- I’m training a Neural Network for a classification task.
- I have a dataset consisting of 1M samples (100 features for each sample), that was collected over a period of 5 days. The data for each feature always comes from the same sensor. One example of a feature is a temperature sensor.
- My training and validation sets are sampled (without shuffling) with 8-fold cross-validation from the data of the first 4 days. Or to phrase it differently: I always use data from 3.5 days for training, and the consecutive data samples from half a day for validation purposes. So to be clear, this half day’s worth of data could be from either of the four first days.

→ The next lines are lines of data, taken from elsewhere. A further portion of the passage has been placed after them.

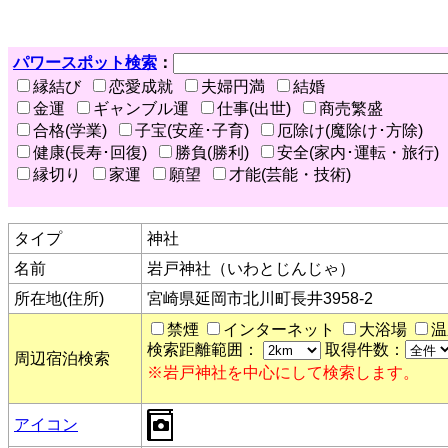
パワースポット検索
：
縁結び
恋愛成就
夫婦円満
結婚
金運
ギャンブル運
仕事(出世)
商売繁盛
合格(学業)
子宝(安産･子育)
厄除け(魔除け･方除)
健康(長寿･回復)
勝負(勝利)
安全(家内･運転・旅行)
縁切り
家運
願望
才能(芸能・技術)
タイプ
神社
名前
岩戸神社（いわとじんじゃ）
所在地(住所)
宮崎県延岡市北川町長井3958-2
禁煙
インターネット
大浴場
温
検索距離範囲：
取得件数：
周辺宿泊検索
※岩戸神社を中心にして検索します。
アイコン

- My test set is the data from the 5th day.
- My model takes one data sample at a time as an input and outputs a prediction for the correct class. No historical measurements are included. No predictions of future states are done. A data sample only ever contains the current sensor readings.
From what I understand, applying cross-validation to time series data is usually done slightly different than what I presented above (see for example this post), e.g. with a type of forward-chaining / rolling method, to avoid a look-ahead bias and because we can’t fully expect completely i.i.d data samples. My data could be said to be a sort of time series, even though I do not necessarily model and treat it that way. For example, I only ever feed 1 data sample at a time to my network, without including any historical data measurements. Because of this, my gut tells me that it should be fine to use a normal k-fold cross-validation in this particular case, and that I would only need to change the approach if it was properly modelled as a time series task (for example by feeding several historical data samples at a time to my model to estimate the current state). Is my gut right or wrong about this? If it is not, why?